Peregrinatio Summorum Pontificum 2022

giovedì 9 aprile 2026

Non l’arma del mondo ma quella che riconduce ogni cosa al Cuore di Dio

Non l’arma del mondo ma quella
che riconduce ogni cosa al Cuore di Dio


Stavo parlando con mia madre al telefono, e nella sua voce si percepiva qualcosa che andava oltre le parole: una preoccupazione silenziosa, profonda, per la situazione che stanno vivendo i Paesi vicini alla guerra (come il Pakistan). Non era timore, ma quello sguardo vigile che solo una madre sa avere, capace di portare nel cuore il peso del mondo senza mai perdere la fede.

Prima di chiudere la chiamata, ha fatto ciò che ha sempre fatto: mi ha benedetta. Anche a distanza, quella benedizione è arrivata come un velo di pace, come una protezione posata sulla mia casa. Ha pregato per me e per la mia famiglia, affidandoci a Dio con quella semplicità che nasce da una fede vissuta e provata e io ho pregato per lei, perché l’amore vero non trattiene, ma restituisce sempre a Dio ciò che riceve.

Non c’era bisogno di aggiungere altro. Nel silenzio che è seguito, abbiamo compreso entrambe cosa dovevamo fare.

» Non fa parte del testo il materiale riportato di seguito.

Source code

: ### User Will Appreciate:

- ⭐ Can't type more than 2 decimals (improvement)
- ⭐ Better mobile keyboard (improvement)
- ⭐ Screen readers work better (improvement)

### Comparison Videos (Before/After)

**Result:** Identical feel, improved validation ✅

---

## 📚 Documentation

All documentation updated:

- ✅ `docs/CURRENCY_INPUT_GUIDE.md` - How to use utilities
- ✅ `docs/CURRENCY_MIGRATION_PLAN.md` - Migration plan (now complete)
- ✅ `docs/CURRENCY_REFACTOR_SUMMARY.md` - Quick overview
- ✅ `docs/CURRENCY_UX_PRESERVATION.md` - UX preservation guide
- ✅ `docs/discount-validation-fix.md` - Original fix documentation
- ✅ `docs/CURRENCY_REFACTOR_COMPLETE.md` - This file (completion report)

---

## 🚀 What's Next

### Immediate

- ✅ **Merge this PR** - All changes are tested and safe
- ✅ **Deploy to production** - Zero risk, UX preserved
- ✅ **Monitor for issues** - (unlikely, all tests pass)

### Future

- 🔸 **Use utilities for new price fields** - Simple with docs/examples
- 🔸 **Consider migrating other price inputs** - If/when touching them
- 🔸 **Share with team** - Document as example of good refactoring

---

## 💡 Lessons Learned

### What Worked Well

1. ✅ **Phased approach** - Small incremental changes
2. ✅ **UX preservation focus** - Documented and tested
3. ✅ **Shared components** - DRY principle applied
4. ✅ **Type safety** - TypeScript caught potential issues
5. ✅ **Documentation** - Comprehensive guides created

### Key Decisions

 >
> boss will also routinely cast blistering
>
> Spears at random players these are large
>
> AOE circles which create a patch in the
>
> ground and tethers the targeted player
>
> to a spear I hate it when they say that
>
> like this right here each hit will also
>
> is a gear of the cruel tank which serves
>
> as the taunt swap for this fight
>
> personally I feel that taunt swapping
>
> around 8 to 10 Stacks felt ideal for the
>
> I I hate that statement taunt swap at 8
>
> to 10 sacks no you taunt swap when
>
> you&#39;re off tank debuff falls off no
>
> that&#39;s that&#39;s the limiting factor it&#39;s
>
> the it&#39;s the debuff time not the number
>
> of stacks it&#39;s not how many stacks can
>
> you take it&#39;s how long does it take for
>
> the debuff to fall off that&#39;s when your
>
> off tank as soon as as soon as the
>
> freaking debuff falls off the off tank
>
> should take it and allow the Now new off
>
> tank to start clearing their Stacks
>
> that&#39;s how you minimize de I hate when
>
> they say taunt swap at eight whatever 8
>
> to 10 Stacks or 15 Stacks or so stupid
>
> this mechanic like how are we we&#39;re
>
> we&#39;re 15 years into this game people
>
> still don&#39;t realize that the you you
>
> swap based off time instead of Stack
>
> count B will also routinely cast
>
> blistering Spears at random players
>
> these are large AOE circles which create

Prima di dormire, avremmo pregato il Rosario.

In tempi come questi, mentre il mondo alza la voce, si divide e si agita, cercando sicurezza nelle parole e nelle strategie degli uomini, anche i cuori rischiano di smarrirsi nell’inquietudine. Eppure, proprio in questo smarrimento, il Signore ci richiama a ciò che è essenziale, a ciò che non passa.

È in questo silenzio che le nostre mani cercano il Rosario.

Quasi senza bisogno di dirlo, sappiamo che è lì che dobbiamo tornare. Non per fuggire dalla realtà, ma per rimanerci dentro con fede. Tra quei grani scorre una preghiera umile e potente, capace di raggiungere anche i luoghi che noi non possiamo toccare ed è lì che comprendiamo, con una certezza che non fa rumore, che questa è la nostra arma.

Non l’arma del mondo, che divide e ferisce, ma quella che custodisce e difende; non quella che impone, ma quella che supplica; non quella che distrugge, ma quella che riconduce ogni cosa al Cuore di Dio.

Quante volte, nella storia, proprio nei momenti più oscuri, Dio ha mandato la Vergine Maria per indicarci la strada? Sempre la stessa, semplice e disarmante: convertirsi, pregare, tornare a Dio. Non soluzioni complesse, ma un invito essenziale, che il mondo spesso dimentica ma che resta l’unica vera risposta.

E così, anche questa sera, pregheremo.

Bea ed io continuiamo a pregare per la pace ogni singolo giorno. Nella semplicità della nostra casa, nel ritmo silenzioso delle Ave Maria che scorrono tra le dita, affidiamo a Dio le paure del mondo, le tensioni, le sofferenze nascoste. C’è qualcosa di profondo in questo gesto così piccolo agli occhi del mondo: ogni preghiera, anche la più nascosta, ha un peso eterno.

Forse è proprio questo che ci è chiesto in questi tempi: non lasciarci vincere dall’angoscia, ma rimanere fedeli nelle cose semplici, costanti, invisibili. Stringere il Rosario come si stringe una certezza. Credere, anche ora, che la grazia opera, che Dio non abbandona il Suo popolo, e che attraverso le mani dolci di una Madre continua a guidarci, silenziosamente, verso di Lui.